Baez's albums, particularly the early, vibrato-drenched releases, aren't real laugh-getters, but her sense of humor comes through in conversation, and she resists the charge of "stodginess" yoked to her by critics. "I never wanted to be the oldest living folk singer. I never would have started doing contemporary songs if that were true. But I ain't Tina Turner," she says.
But like Turner, Baez doesn't plan to stay mobile forever. A decade after her successful autobiography, she's moving closer to publishing her poetry (which she occasionally reads to concert audiences). "Poetry just pours out of me uncensored, without rhyme or structure," she says. "I started writing it about nine years ago and went dashing off to Nashville, poems in hand, thinking I'd turn them into songs. But it's too funky to revamp into songs, though I have great faith in a lot of it."

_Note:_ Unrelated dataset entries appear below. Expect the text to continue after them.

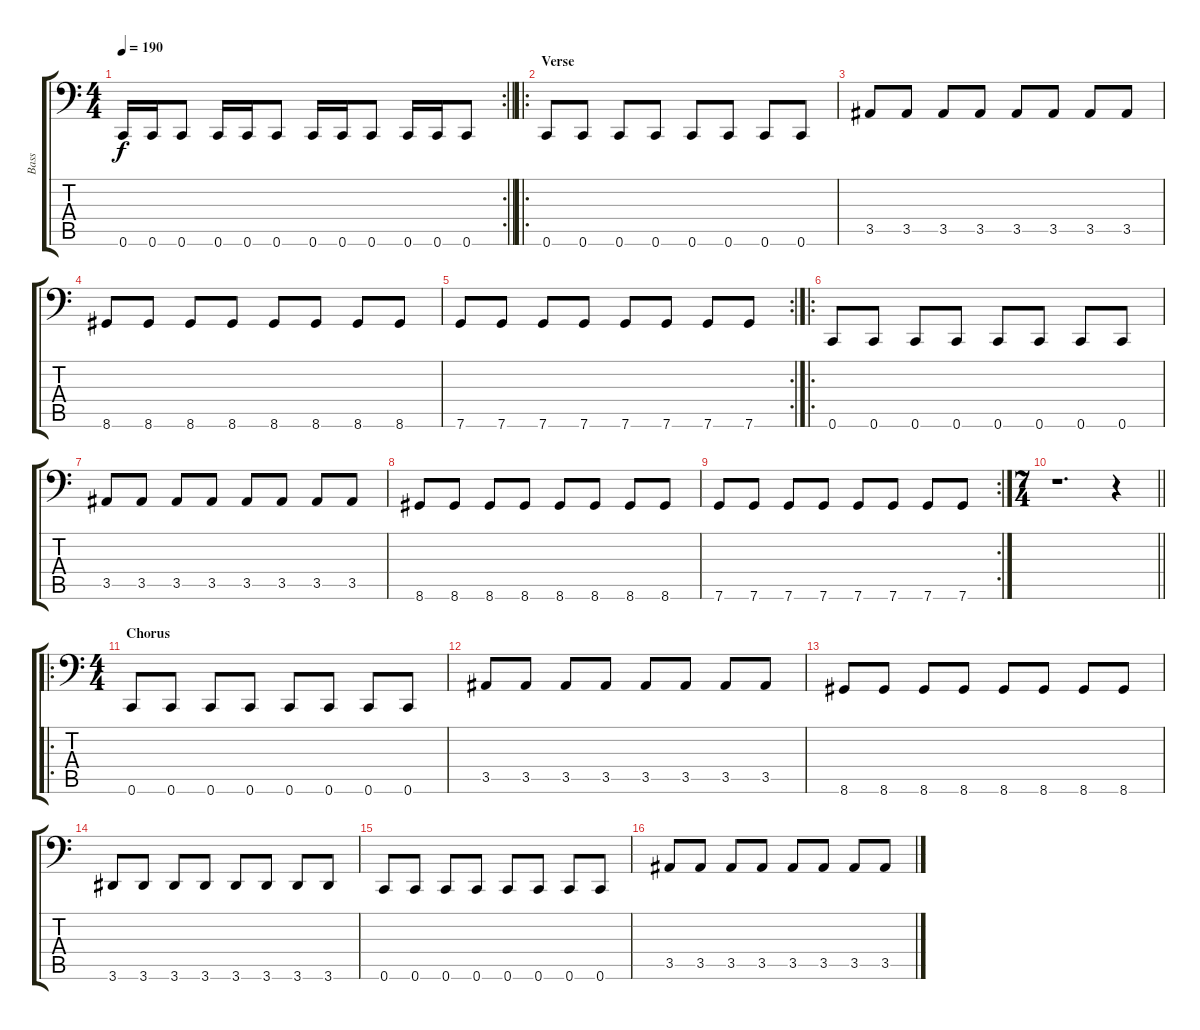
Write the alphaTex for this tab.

\track ("Bass" "Bass") {instrument electricbasspick}
\staff {score tabs}
\tuning (D3 A2 F2 C2 G1 C1) {hide}
\rc 2
\ts (4 4)
\tempo 190
\clef f4
\barLineRight lightlight
\ks c
0.6.16{dy f} 0.6.16 0.6.8 0.6.16 0.6.16 0.6.8 0.6.16 0.6.16 0.6.8 0.6.16 0.6.16 0.6.8 |
\ro
\section ("" "Verse")
0.6.8 0.6.8 0.6.8 0.6.8 0.6.8 0.6.8 0.6.8 0.6.8 |
3.5.8 3.5.8 3.5.8 3.5.8 3.5.8 3.5.8 3.5.8 3.5.8 |
8.6.8 8.6.8 8.6.8 8.6.8 8.6.8 8.6.8 8.6.8 8.6.8 |
\rc 2
7.6.8 7.6.8 7.6.8 7.6.8 7.6.8 7.6.8 7.6.8 7.6.8 |
\ro
0.6.8 0.6.8 0.6.8 0.6.8 0.6.8 0.6.8 0.6.8 0.6.8 |
3.5.8 3.5.8 3.5.8 3.5.8 3.5.8 3.5.8 3.5.8 3.5.8 |
8.6.8 8.6.8 8.6.8 8.6.8 8.6.8 8.6.8 8.6.8 8.6.8 |
\rc 2
7.6.8 7.6.8 7.6.8 7.6.8 7.6.8 7.6.8 7.6.8 7.6.8 |
\ts (7 4)
\barLineRight lightlight
r.1{d} r.4 |
\ro
\ts (4 4)
\section ("" "Chorus")
0.6.8 0.6.8 0.6.8 0.6.8 0.6.8 0.6.8 0.6.8 0.6.8 |
3.5.8 3.5.8 3.5.8 3.5.8 3.5.8 3.5.8 3.5.8 3.5.8 |
8.6.8 8.6.8 8.6.8 8.6.8 8.6.8 8.6.8 8.6.8 8.6.8 |
3.6.8 3.6.8 3.6.8 3.6.8 3.6.8 3.6.8 3.6.8 3.6.8 |
0.6.8 0.6.8 0.6.8 0.6.8 0.6.8 0.6.8 0.6.8 0.6.8 |
3.5.8 3.5.8 3.5.8 3.5.8 3.5.8 3.5.8 3.5.8 3.5.8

The effort comes at the expense of her songwriting. She laughingly says that she's "too lazy" to write songs now, a dry spell she reports that has lasted six years. Baez's manager instead works diligently -- listening up to 200 times to each song on tape, she says -- to find material for her.
Now backed by a full band, Baez concentrates on her voice rather than the guitar. "I have a guitar player for a reason. He's 24 and sleeps with it, which is what I did when I was that age. On the other hand, when I was listening to those old songs, I actually went upstairs and played after dinner, something I hadn't done in years."
She may as well practice. Even in an election year, Baez says she chooses to tune out "whatever you want to call the charade of what's going on on television." She claims not to have formed an opinion about any of the candidates, focusing instead on issues like Illinois' recent moratorium on executions pending investigation of the judicial system. That kind of news intrigues Baez. But debates and polls? "I just turn the TV off, practice my meditation, and pray."